Pharmacokinetics and pharmacodynamics of sitagliptin, an inhibitor of dipeptidyl peptidase IV, in healthy subjects: results from two randomized, double-blind, placebo-controlled studies with single oral doses

• Published in: Clinical pharmacology and therapeutics Vol. 78; no. 6; p. 675
• Main Authors: Herman, Gary A, Stevens, Cathy, Van Dyck, Kristien, Bergman, Arthur, Yi, Bingming, De Smet, Marina, Snyder, Karen, Hilliard, Deborah, Tanen, Michael, Tanaka, Wesley, Wang, Amy Q, Zeng, Wei, Musson, Donald, Winchell, Gregory, Davies, Michael J, Ramael, Steven, Gottesdiener, Keith M, Wagner, John A
• Format: Journal Article
• Language: English
• Published: United States 01.12.2005
• Subjects: Administration, Oral; Adolescent; Adult; Analysis of Variance; Area Under Curve; Blood Glucose - analysis; C-Peptide - blood; Common Cold - chemically induced; Dipeptidyl Peptidase 4 - blood; Dipeptidyl Peptidase 4 - metabolism; Dose-Response Relationship, Drug; Double-Blind Method; Enzyme Inhibitors - administration & dosage; Enzyme Inhibitors - adverse effects; Enzyme Inhibitors - pharmacokinetics; Eye Diseases - chemically induced; Fasting - blood; Glucagon-Like Peptide 1 - blood; Half-Life; Headache - chemically induced; Humans; Insulin - blood; Male; Middle Aged; Pyrazines - administration & dosage; Pyrazines - blood; Pyrazines - pharmacokinetics; Sitagliptin Phosphate; Triazoles - administration & dosage; Triazoles - blood; Triazoles - pharmacokinetics
• ISSN: 0009-9236
• DOI: 10.1016/j.clpt.2005.09.002

Sitagliptin (MK-0431 [(2R)-4-oxo-4-(3-[trifluoromethyl]-5,6-dihydro[1,2,4]triazolo[4,3-a]pyrazin-7[8H]-yl)-1-(2,4,5-trifluorophenyl)butan-2-amine]) is an orally active, potent, and selective inhibitor of dipeptidyl peptidase IV (DPP-IV) currently in phase III development for the treatment of type 2 diabetes.

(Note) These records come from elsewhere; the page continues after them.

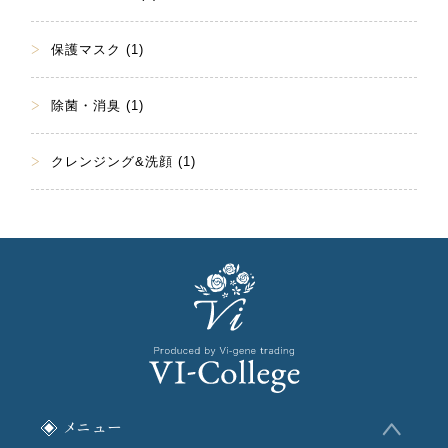
保護マスク (1)
除菌・消臭 (1)
クレンジング&洗顔 (1)
メニュー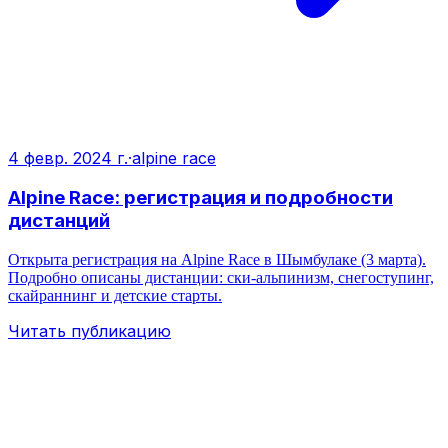
4 февр. 2024 г.
·
alpine race
Alpine Race: регистрация и подробности
дистанций
Открыта регистрация на Alpine Race в Шымбулаке (3 марта).
Подробно описаны дистанции: ски‑альпинизм, снегоступинг,
скайраннинг и детские старты.
Читать публикацию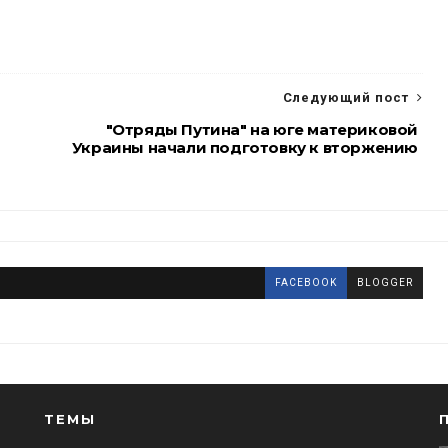
Следующий пост
"Отряды Путина" на юге материковой
Украины начали подготовку к вторжению
FACEBOOK
BLOGGER
ТЕМЫ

Two double-blind, randomized, placebo-controlled, alternating-panel studies evaluated the safety, tolerability, pharmacokinetics, and pharmacodynamics of single oral doses of sitagliptin (1.5-600 mg) in healthy male volunteers. Sitagliptin was well absorbed (approximately 80% excreted unchanged in the urine) with an apparent terminal half-life ranging from 8 to 14 hours. Renal clearance of sitagliptin averaged 388 mL/min and was largely uninfluenced by the dose administered. The area under the plasma concentration-time curve for sitagliptin increased in an approximately dose-dependent manner and was not meaningfully influenced by food. Single doses of sitagliptin markedly and dose-dependently inhibited plasma DPP-IV activity, with approximately 80% or greater inhibition of DPP-IV activity occurring at 50 mg or greater over a 12-hour period and at 100 mg or greater over a 24-hour period. Compared with placebo, sitagliptin produced an approximately 2-fold increase in postmeal active glucagon-like peptide 1 levels. Sitagliptin was well tolerated and was not associated with hypoglycemia. This study provides proof of pharmacologic characteristics for sitagliptin in humans. By inhibiting plasma DPP-IV activity, sitagliptin increases the postprandial rise in active glucagon-like peptide 1 concentrations without causing hypoglycemia in normoglycemic healthy male volunteers. Sitagliptin possesses pharmacokinetic and pharmacodynamic characteristics that support a once-daily dosing regimen.